You can't count on your employer to protect you. Some will, and those are good companies to work for. But most won't, so you need to protect yourself.
The best companies are actually doing retraining programs, offering transition support, and creating new roles for displaced workers. If you work somewhere like that, great. Take advantage of every resource they offer.
Advocate for yourself, but keep your expectations realistic. You can ask for training, support, and transition help. You should ask for these things. But have a backup plan if the answer is no.
If your company is implementing AI in ways that threaten your role and offering nothing to help you adapt, that's a signal. Start looking elsewhere before you're forced to.
The Bigger Picture (And Why It Matters)
This transformation is happening regardless of individual choices. AI is advancing, companies are adopting it, and work is changing. You didn't cause this, and you can't stop it.
We need better social safety nets, more accessible retraining programs, and policies that help people transition rather than leaving them behind. The current systems weren't built for this pace of change.
There's a policy and political conversation that needs to happen about how we manage technological unemployment, support workers through transitions, and ensure the gains from AI benefit more than just shareholders and executives.
But you can't wait for policy to save you. Policy moves slowly. Your bills don't. By the time the political system catches up, you need to have already adapted.
Taking care of yourself isn't selfish, it's necessary. You can support better policies and also protect your own interests. These aren't in conflict.
Your career is your responsibility, even when the changes feel unfair. That's not victim blaming, it's just reality. The system should be better, but while we work on that, you still need to eat and pay the mortgage or rent.
Moving Forward
The uncertainty is real and it's likely to continue for a while. We're in the middle of a significant transition, and nobody has all the answers. Not the experts, not the executives, not the politicians, and definitely not me.
What I can tell you is that action, even imperfect action, beats paralysis every time. You don't need a perfect plan. You need to start moving in a productive direction and adjust as you go.

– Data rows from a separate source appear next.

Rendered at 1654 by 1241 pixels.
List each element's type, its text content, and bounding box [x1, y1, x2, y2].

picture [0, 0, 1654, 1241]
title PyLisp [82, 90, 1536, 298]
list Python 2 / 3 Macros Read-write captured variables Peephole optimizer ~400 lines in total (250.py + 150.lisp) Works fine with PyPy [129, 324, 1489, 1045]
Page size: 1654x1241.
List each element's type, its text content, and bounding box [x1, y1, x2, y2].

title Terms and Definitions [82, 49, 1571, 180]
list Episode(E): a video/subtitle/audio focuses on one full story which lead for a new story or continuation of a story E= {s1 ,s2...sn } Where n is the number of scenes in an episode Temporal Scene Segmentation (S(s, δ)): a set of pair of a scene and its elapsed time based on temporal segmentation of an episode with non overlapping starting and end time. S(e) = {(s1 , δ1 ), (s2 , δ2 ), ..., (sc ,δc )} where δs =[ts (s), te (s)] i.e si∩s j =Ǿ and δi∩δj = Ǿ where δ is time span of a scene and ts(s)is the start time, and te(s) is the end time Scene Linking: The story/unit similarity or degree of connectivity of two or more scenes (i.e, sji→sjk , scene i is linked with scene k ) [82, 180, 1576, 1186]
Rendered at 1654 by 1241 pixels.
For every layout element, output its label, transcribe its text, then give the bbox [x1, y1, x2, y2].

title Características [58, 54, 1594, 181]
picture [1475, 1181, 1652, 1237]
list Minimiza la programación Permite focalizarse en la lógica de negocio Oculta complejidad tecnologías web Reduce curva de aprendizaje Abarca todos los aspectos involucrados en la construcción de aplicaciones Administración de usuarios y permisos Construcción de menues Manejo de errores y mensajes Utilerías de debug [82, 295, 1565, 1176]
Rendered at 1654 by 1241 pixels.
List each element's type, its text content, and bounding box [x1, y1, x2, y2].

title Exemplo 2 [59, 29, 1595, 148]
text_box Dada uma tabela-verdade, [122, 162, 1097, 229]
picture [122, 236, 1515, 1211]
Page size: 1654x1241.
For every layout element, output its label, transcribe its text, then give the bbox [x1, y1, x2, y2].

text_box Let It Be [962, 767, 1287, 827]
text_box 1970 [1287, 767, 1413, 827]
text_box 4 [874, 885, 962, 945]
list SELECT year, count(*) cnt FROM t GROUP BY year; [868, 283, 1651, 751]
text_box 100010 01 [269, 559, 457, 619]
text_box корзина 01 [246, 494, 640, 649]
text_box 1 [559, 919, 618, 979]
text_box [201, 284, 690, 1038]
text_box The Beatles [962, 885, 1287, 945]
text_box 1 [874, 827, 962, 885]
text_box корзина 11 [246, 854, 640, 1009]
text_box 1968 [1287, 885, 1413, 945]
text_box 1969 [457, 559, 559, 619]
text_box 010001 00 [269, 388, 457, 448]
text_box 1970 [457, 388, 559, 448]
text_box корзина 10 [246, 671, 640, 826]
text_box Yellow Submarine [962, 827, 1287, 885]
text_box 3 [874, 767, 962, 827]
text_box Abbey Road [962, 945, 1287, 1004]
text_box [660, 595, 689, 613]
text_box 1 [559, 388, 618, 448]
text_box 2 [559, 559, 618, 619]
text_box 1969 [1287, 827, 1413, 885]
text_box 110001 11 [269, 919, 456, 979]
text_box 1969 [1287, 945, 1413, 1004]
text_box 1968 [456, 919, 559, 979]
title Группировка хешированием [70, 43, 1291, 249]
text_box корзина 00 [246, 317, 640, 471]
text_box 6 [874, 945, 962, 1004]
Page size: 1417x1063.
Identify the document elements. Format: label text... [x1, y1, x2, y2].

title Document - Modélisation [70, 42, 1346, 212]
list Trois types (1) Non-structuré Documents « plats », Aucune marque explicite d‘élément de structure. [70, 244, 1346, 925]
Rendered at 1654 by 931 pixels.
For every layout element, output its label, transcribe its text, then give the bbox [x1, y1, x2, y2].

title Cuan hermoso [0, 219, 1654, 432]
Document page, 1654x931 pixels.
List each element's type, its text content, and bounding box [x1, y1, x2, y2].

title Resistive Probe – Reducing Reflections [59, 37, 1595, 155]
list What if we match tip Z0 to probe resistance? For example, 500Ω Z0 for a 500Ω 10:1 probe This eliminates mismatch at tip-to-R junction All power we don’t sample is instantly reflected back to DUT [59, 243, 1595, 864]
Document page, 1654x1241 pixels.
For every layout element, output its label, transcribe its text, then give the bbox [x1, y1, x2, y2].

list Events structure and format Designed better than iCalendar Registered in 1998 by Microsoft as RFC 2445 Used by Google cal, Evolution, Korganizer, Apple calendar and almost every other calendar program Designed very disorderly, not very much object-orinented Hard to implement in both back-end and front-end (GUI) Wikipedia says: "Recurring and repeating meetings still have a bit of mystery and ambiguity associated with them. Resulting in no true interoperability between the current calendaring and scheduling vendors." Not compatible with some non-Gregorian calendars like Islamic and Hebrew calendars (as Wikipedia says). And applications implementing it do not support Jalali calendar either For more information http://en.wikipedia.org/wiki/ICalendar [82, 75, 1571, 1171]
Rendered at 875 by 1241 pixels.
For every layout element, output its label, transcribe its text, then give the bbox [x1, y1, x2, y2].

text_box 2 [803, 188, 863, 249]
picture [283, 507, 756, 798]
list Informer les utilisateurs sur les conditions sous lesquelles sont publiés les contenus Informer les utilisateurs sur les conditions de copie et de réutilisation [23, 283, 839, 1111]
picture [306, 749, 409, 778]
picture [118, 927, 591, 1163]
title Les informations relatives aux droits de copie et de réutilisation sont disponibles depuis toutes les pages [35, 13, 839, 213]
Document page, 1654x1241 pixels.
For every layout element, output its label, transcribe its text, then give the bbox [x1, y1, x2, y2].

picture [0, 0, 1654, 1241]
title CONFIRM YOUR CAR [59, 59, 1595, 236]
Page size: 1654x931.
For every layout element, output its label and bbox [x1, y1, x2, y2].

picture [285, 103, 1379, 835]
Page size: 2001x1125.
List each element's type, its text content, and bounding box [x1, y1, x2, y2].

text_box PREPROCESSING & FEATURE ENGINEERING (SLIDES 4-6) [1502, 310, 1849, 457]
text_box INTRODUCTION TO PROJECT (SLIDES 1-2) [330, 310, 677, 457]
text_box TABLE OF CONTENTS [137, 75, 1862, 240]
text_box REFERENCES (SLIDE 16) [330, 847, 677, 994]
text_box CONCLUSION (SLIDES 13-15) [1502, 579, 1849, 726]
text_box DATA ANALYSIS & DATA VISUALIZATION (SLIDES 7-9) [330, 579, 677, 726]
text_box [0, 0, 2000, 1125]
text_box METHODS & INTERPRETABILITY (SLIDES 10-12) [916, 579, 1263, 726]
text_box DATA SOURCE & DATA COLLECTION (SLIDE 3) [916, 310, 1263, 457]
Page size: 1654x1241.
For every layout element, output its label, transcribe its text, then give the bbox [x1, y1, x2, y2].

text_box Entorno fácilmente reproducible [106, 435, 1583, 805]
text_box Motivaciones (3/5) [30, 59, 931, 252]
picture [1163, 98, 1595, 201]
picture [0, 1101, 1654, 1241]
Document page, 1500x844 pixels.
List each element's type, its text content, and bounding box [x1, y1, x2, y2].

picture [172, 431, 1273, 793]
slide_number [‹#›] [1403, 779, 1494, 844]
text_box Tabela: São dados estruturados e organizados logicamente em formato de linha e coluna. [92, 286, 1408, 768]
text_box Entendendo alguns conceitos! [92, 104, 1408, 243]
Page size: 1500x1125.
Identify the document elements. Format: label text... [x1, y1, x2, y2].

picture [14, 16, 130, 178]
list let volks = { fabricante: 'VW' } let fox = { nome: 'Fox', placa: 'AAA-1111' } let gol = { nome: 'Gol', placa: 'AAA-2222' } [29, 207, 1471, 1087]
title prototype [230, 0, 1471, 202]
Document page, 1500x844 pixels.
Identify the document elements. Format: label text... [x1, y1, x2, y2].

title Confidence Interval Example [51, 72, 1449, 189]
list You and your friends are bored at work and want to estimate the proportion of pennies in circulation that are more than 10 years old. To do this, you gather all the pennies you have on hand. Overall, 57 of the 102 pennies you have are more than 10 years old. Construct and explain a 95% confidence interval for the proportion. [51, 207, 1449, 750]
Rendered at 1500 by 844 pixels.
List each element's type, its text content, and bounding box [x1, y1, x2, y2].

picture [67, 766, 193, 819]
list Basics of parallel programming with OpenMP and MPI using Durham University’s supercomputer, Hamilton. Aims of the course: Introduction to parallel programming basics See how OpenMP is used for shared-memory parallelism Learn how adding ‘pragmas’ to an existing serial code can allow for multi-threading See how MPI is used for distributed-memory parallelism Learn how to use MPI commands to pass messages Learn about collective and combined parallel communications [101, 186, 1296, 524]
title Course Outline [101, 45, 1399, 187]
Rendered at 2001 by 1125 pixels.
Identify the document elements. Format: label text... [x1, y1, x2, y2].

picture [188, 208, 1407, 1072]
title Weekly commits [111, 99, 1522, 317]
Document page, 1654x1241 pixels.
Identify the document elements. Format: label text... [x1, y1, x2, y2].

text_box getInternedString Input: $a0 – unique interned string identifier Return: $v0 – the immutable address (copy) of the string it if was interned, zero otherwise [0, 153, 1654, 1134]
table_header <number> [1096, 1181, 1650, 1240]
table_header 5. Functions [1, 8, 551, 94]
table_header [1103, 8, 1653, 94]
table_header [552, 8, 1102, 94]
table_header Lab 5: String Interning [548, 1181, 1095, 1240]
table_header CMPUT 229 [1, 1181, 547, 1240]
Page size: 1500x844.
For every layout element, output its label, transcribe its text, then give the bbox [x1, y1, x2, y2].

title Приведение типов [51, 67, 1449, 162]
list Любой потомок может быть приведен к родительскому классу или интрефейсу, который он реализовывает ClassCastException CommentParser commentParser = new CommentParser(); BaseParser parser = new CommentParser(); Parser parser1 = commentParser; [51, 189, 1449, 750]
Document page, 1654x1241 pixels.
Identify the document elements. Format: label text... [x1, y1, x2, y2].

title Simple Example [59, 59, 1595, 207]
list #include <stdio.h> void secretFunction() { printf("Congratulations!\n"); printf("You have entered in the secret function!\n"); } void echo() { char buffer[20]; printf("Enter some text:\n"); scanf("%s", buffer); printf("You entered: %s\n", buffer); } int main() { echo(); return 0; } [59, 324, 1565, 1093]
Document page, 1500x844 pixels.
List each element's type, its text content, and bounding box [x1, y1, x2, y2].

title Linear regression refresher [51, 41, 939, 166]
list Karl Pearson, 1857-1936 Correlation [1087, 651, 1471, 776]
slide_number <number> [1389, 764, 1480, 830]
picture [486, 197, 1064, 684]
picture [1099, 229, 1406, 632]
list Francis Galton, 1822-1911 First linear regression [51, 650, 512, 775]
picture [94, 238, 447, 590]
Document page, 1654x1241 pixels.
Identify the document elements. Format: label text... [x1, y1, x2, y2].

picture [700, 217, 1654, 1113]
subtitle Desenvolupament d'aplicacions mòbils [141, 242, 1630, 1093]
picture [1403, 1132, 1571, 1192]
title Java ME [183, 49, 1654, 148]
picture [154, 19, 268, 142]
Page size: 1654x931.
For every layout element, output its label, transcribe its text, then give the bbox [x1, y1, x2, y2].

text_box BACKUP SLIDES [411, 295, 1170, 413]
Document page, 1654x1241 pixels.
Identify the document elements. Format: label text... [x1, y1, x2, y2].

You're more adaptable than you think. Humans are really good at figuring things out when we have to. You've probably already navigated changes in your life and career that felt overwhelming at the time. This is hard, but it's not impossible.
This isn't the first time technology has fundamentally changed how we work, and it won't be the last. People adapted to the industrial revolution, to computers, to the internet, to smartphones. We'll adapt to this too. It won't be smooth or painless, but we'll figure it out.
Focus on what you can control. You can't control whether AI gets better or whether your company adopts it. You can control whether you understand it, whether you develop resilient skills, whether you build relationships, and whether you have a plan B.
The people who will be okay aren't necessarily the smartest or the most skilled. They're the ones who keep moving forward, who stay curious, who adapt when they need to, and who don't let fear freeze them in place.
If you're reading this because you're worried, good. Channel that worry into action. Learn something new. Have a difficult conversation. Update your resume. Reach out to your network. Do something.
If you're reading this because you already lost your job, I'm genuinely sorry. Take the time you need to process it, then start moving toward what's next. Your career isn't over. This chapter is, but the next one is still being written.
We're all figuring this out together. Be honest about the challenges, take care of yourself, keep learning, and keep moving forward. That's the best any of us can do.